[Excerpted passage]
----

The Securities and Exchange Board of India (SEBI) has notified the fourth amendment to the Securities and Exchange Board of India (Issue of Capital and Disclosure Requirements) Regulations, 2018 (SEBI ICDR Regulations) on 28 September 2020 (Amendment) with the intention of permitting listed companies to undertake rights issues with brevity. The Amendment eases the eligibility requirements, significantly truncates the disclosure regime and introduces supportive changes to existing legal norms, applicable to rights issues. The Amendment is consistent with the regulator’s recent efforts to relax regulations applicable to right issues by listed companies. Our ERGO on the previous relaxations accorded by SEBI is available here.

Some of the key changes introduced by the Amendment are:


An overhaul of the disclosure regime: The Amendment has overhauled the disclosure regime applicable to rights issues by significantly truncating the disclosure requirements. Prior to the Amendment, a letter of offer was required to include either (i) exhaustive disclosures, comparable to offer documents prepared for initial public offerings (IPO), as provided for in Part A of Schedule VI or (ii) limited disclosures (or commonly referred to as Part B disclosures), if the issuer company satisfied certain eligibility tests. Consequent to the Amendment, companies are no longer required to make exhaustive, ‘IPO-standard’ disclosures. Under the new regime, a letter of offer is required to include either (i) limited disclosures, as per Part B of Schedule VI of the SEBI ICDR Regulations, if it satisfies certain eligibility tests; or (ii) limited disclosures as per Part B-1 of Schedule VI, if such eligibility tests are unmet. While Part B of Schedule VI of the SEBI ICDR Regulations have been amended significantly, Part B-1 is altogether a new concept, both of which are discussed in subsequent paragraphs. For details, see para 8 - “Key Changes to Disclosure Requirements” below.


Change in certain eligibility criteria for ‘fast track’ rights issue: Prior to the Amendment, an issuer company was ineligible to undertake a fast track rights issue if SEBI had issued show cause notices or initiated prosecution proceedings, which were pending against the issuer, its promoters or whole time directors. The Amendment has relaxed this stringent eligibility requirement by permitting issuer companies to undertake fast track rights issues (a) if pending show cause notices were issued in proceedings for imposition of penalty, or (b) if prosecution proceedings have been initiated against issuer, promoters or whole time directors, as long as necessary disclosures have been included in the letter of offer.

----

[Activity list]
• a. Copy the rows from the one containing "Every image in" through the one containing "0.154587, 0.305168, 1.211551]]", including both. Leave out the pictures.
• b. Carry on the passage on SEBI's amendment to the rights issue rules from where it stops.
The rows have no connection to the passage on SEBI's rights issue amendment.

[Data to process]
----

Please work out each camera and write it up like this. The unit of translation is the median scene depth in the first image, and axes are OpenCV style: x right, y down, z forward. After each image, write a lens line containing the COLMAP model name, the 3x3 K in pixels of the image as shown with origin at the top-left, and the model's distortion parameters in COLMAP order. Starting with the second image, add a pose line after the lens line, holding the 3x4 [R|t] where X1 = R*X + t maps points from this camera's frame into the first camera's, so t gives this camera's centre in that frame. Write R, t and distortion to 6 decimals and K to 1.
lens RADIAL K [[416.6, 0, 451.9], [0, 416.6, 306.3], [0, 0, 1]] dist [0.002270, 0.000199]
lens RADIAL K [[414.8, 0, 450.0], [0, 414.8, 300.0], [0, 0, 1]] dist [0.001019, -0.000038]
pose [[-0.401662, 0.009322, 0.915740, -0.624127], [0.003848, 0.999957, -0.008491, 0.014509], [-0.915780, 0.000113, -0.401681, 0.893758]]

----

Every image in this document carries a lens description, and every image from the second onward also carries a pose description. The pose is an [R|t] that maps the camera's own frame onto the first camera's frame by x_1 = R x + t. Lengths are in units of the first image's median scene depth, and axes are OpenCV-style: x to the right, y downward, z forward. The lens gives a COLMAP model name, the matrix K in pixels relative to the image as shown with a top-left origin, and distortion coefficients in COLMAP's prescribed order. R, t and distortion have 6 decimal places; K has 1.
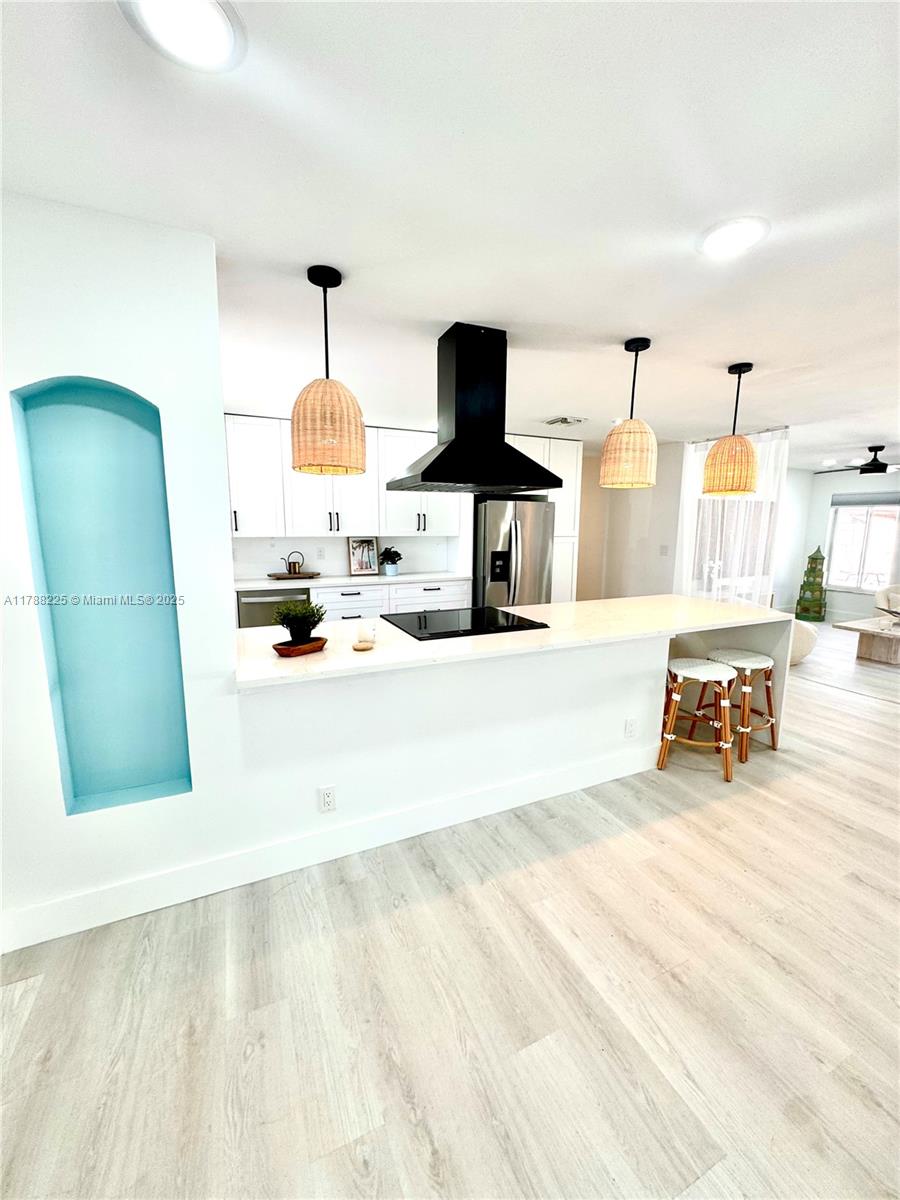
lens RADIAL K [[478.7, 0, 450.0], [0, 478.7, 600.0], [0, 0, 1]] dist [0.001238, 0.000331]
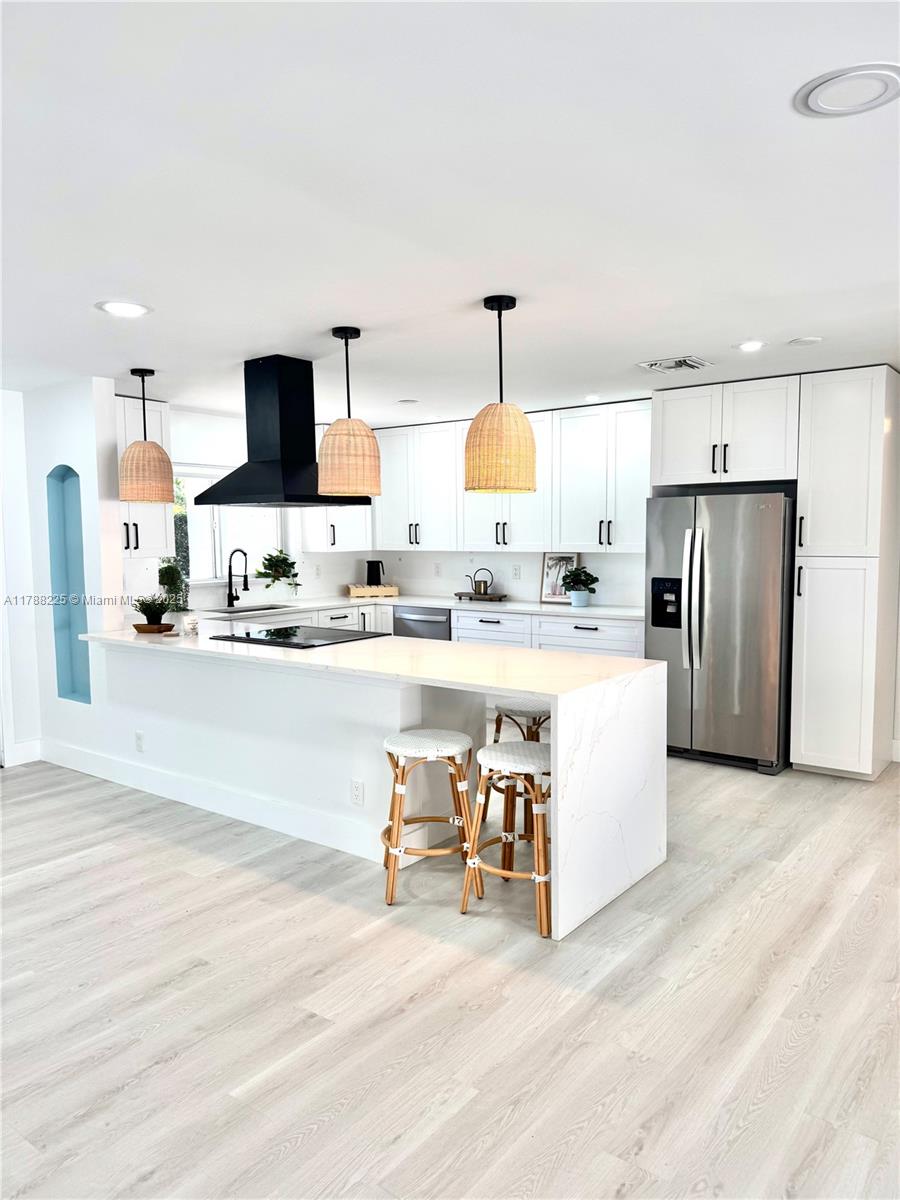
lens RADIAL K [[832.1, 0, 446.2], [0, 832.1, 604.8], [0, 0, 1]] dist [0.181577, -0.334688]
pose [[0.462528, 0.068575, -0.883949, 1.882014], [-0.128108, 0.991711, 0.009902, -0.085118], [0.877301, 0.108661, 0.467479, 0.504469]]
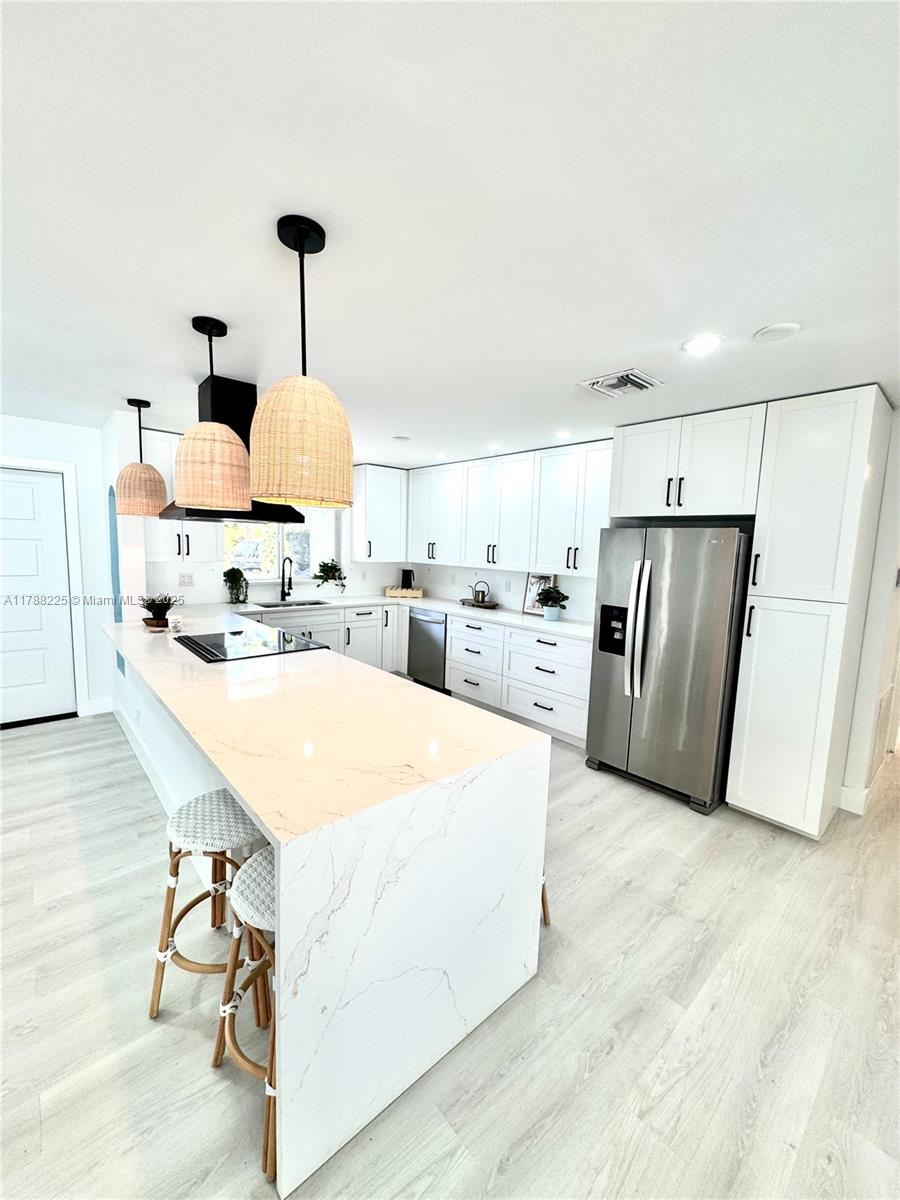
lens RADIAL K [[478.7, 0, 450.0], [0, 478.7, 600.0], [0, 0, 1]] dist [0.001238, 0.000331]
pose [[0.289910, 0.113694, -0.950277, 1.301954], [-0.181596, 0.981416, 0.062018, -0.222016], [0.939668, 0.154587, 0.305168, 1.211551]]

----

[Numbered responses]
• a.
Every image in this document carries a lens description, and every image from the second onward also carries a pose description. The pose is an [R|t] that maps the camera's own frame onto the first camera's frame by x_1 = R x + t. Lengths are in units of the first image's median scene depth, and axes are OpenCV-style: x to the right, y downward, z forward. The lens gives a COLMAP model name, the matrix K in pixels relative to the image as shown with a top-left origin, and distortion coefficients in COLMAP's prescribed order. R, t and distortion have 6 decimal places; K has 1.
lens RADIAL K [[478.7, 0, 450.0], [0, 478.7, 600.0], [0, 0, 1]] dist [0.001238, 0.000331]
lens RADIAL K [[832.1, 0, 446.2], [0, 832.1, 604.8], [0, 0, 1]] dist [0.181577, -0.334688]
pose [[0.462528, 0.068575, -0.883949, 1.882014], [-0.128108, 0.991711, 0.009902, -0.085118], [0.877301, 0.108661, 0.467479, 0.504469]]
lens RADIAL K [[478.7, 0, 450.0], [0, 478.7, 600.0], [0, 0, 1]] dist [0.001238, 0.000331]
pose [[0.289910, 0.113694, -0.950277, 1.301954], [-0.181596, 0.981416, 0.062018, -0.222016], [0.939668, 0.154587, 0.305168, 1.211551]]

• b.
Further, an issuer was previously ineligible to undertake a fast track rights issue if the financial statements, which were required to be disclosed in the letter of offer, were subject to audit qualifications. However, the SEBI Circular SEBI/HO/CFD/CIR/CFD/DIL/67/2020 dated 21 April 2020 (SEBI Relaxation Circular) had temporarily permitted  such companies to undertake fast track rights issues if (a) the financial statements were restated, adjusting for the impact of the audit qualifications, or (b) where the impact of such audit qualifications could not be ascertained, disclosed such inability in the letter of offer. The Amendment has made such temporary relaxation a permanent change to fast track rights issue eligibility.


Eligibility to prepare the letter of offer with Part B disclosures: From an issuer company’s perspective, Part B, Schedule VI of the SEBI ICDR Regulations is the most ‘disclosure friendly’ route to accessing capital through a rights issue. The disclosures mandated by Part B are significantly lesser, compared both to the ‘IPO-standard’ disclosures as well as with the new Part B-1 disclosure standard (as discussed above). In order to be eligible to undertake a rights issue under Part B, an issuer is required to meet several eligibility criteria, one of which was compliance with the SEBI (Listing Obligations and Disclosure Requirements) Regulations, 2015 for a period of three years immediately preceding the filing of the draft letter of offer with SEBI (or filing of the letter of offer with the designated stock exchange, in case of a fast track rights issue). The Amendment, with the objective of permitting a larger number of listed companies to undertake Part B rights issues, has reduced such time period for past compliance to 12 months from the earlier mandated three-year period.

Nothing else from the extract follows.